やがて二階俊博党幹事長や岸田文雄政務調査会長、それに石破茂元幹事長らの姿も見られ、来場者1000人以上が着席して見守る中、麻生氏が登壇。飛沫感染の防止のためのアクリル板を隔てて、「政権をど真ん中でしっかり支えていきたい」「今の憲法で緊急事態に対応できるのか。憲法改正は最も急を要するテーマだ」などとぶち上げた。
一方、最近、メディアなどへの露出の減っている安倍晋三首相はビデオメッセージでの参加になった。
「総選挙の資金集め」「これがイベント解禁の理由では」の声も
出席した自民党関係者は語る。
「本来は5月に開催されるはずだったが、今月に延期になっていました。新型コロナウイルス感染対策を徹底するため、毎回恒例の食事提供も記念撮影もない異例の形式でした。定員も3000人以下にしたと聞いている。会場も広いですし、マスコミが騒ぐような『密』ではないですよ。例年はおいしい中華料理などが供され、立食パーティー形式で懇親が行われるのもそれもなかった。寂しいものです」
志公会以外の派閥も同様に今春開催予定だった派閥パーティーを延期中で、クラスター発生を危惧して9~10月に開催する予定だ。

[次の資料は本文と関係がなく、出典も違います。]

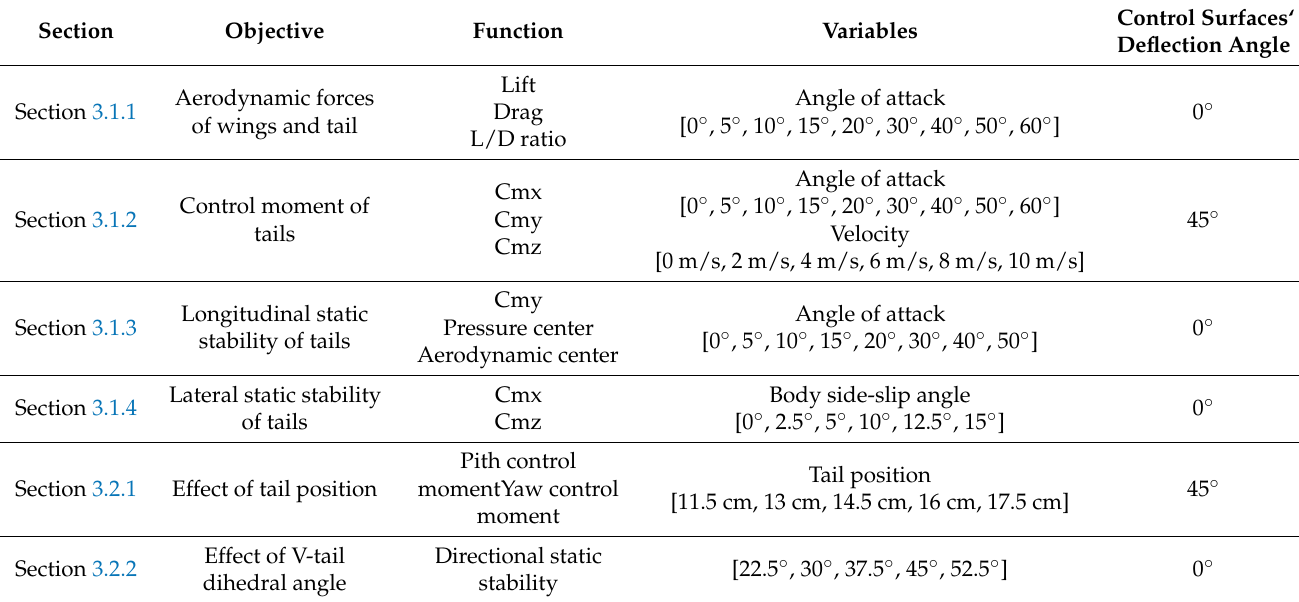
Table 4. Simulation conditions and research objectives.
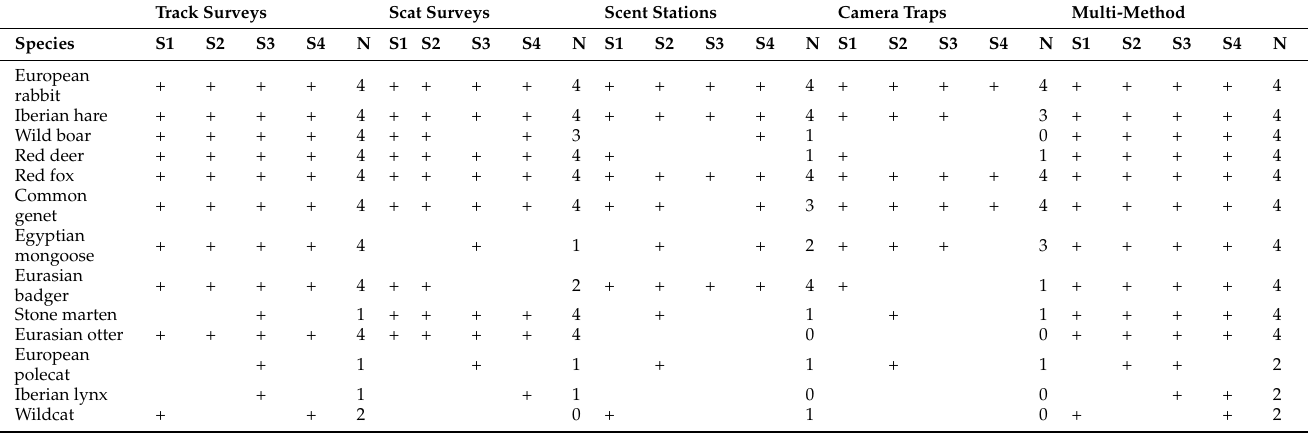
Table 1. The number of sessions (N) in which mammal species were detected (+) by each survey method and by the joint use of all detection methods. The species list contains all wild terrestrial mammals heavier than 0.8 kg known to occur in the study area [37]. Sessions—S1: year 1, spring; S2: year 1, autumn; S3: year 2, spring; S4: year 2,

他派閥の自民党議員秘書は「麻生さんは最近、しきりに衆議院解散を口にしているし、10月解散総選挙に備えてさっさと実弾(資金)を補充したいのかも」といぶかしむ。
パーティーに出席した別の自民党秘書は次のように推測する。
「官邸は今月10日に、イベント開催制限を緩和し、5000人の観客入場を認めました。名目は国内旅行促進事業『Go To キャンペーン』の開始が理由でしたが、このパーティーを開きたかったのでは……。どんなにZoom会議が世の中に広まっても、政治資金パーティーだけは政治資金収支法の規制もあって、こうやって人を集めないわけにはいきませんからね。
正直、コロナに感染しないか不安ですよ。それでも、この時代にバカバカしいことですが、各派ともにパーティーの開催が続くのではないですか?」
演劇や音楽、映画など各業界関係者の多くがイベントの開催に二の足を踏み、資金繰りの厳しさとコロナ感染クラスターの不安で悩みを深めている中、政治家はお気楽なことだ。